Security and Production Rules
- Encrypt data in transit; use TLS everywhere; enforce least privilege on all agents.
- Store secrets in a centralized vault; rotate credentials periodically.
- Monitor for anomaly signals; implement rate limits for write requests.
- Ensure rollback procedures are tested and can be executed in production with low risk.
Testing Checklist
- Unit tests for Planner, CacheWriter, DBWriter, and CacheConsistency modules.
- Integration tests for end-to-end write-through path with positive and negative cases.
- Contract tests for payload validation and serialization across components.
- Canary tests for production-like traffic before full rollout.
Common Mistakes to Avoid
- Bypassing the orchestrator or performing uncoordinated writes to DB or cache.
- Ignoring idempotence and allowing duplicate write_ids.

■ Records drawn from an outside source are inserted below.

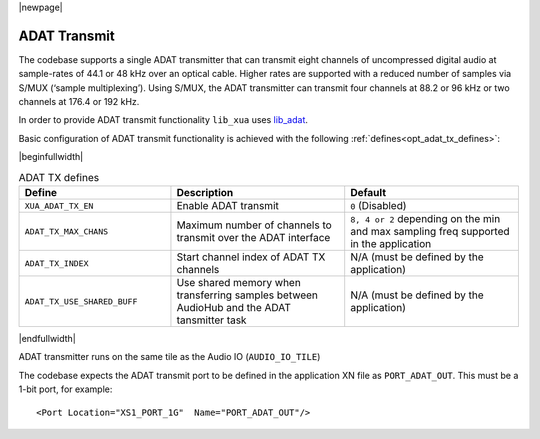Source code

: |newpage|

ADAT Transmit
=============

The codebase supports a single ADAT transmitter that can transmit
eight channels of uncompressed digital audio at sample-rates of 44.1 or 48 kHz over an optical cable.
Higher rates are supported with a reduced number of samples via S/MUX (‘sample multiplexing’). Using S/MUX,
the ADAT transmitter can transmit four channels at 88.2 or 96 kHz or two channels at 176.4 or 192 kHz.

In order to provide ADAT transmit functionality ``lib_xua`` uses `lib_adat <https://www.xmos.com/file/lib_adat>`_.

Basic configuration of ADAT transmit functionality is achieved with the following :ref:`defines<opt_adat_tx_defines>`:

.. _opt_adat_tx_defines:

|beginfullwidth|

.. list-table:: ADAT TX defines
   :header-rows: 1
   :widths: 35 40 40

   * - Define
     - Description
     - Default
   * - ``XUA_ADAT_TX_EN``
     - Enable ADAT transmit
     - ``0`` (Disabled)
   * - ``ADAT_TX_MAX_CHANS``
     - Maximum number of channels to transmit over the ADAT interface
     - ``8, 4 or 2`` depending on the min and max sampling freq supported in the application
   * - ``ADAT_TX_INDEX``
     - Start channel index of ADAT TX channels
     - N/A (must be defined by the application)
   * - ``ADAT_TX_USE_SHARED_BUFF``
     - Use shared memory when transferring samples between AudioHub and the ADAT tansmitter task
     - N/A (must be defined by the application)

|endfullwidth|

ADAT transmitter runs on the same tile as the Audio IO (``AUDIO_IO_TILE``)

The codebase expects the ADAT transmit port to be defined in the application XN file as ``PORT_ADAT_OUT``.
This must be a 1-bit port, for example::

    <Port Location="XS1_PORT_1G"  Name="PORT_ADAT_OUT"/>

- Unreadable failure modes or missing rollback paths.
- Relying on cache as the source of truth without ensuring DB consistency.
Related implementation resources: AI Use Case for Corporate Event Managers Using Slack To Orchestrate Day-Of Venue Tasks Across Multi-Department Teams and AI Agent Use Case for Wholesalers Using Multi-Currency Ledger Trackers To Calculate Foreign Exchange Risk Exposure Across Global Accounts.
FAQ
What is the purpose of this AGENTS.md Template for write-through cache architecture?
It defines roles, handoffs, and governance for a write-through cache workflow to ensure data consistency and clear collaboration among AI coding agents.
How does multi-agent orchestration maintain cache coherence?
Through explicit write-through steps, deterministic write_ids, and a validation agent that confirms cache equals the canonical DB after writes; rollback is triggered on any mismatch.
What are the handoff rules between Planner, CacheWriter, and DBWriter?
Planner validates input and generates a plan; CacheWriter updates the cache; DBWriter updates the database; CacheConsistency validates results; Auditor logs outcomes and planner commits or retries.
How is security managed in this AGENTS.md Template?
Secrets are stored in a vault, communications are TLS-encrypted, access is role-based, and all actions are auditable with write_id tracing.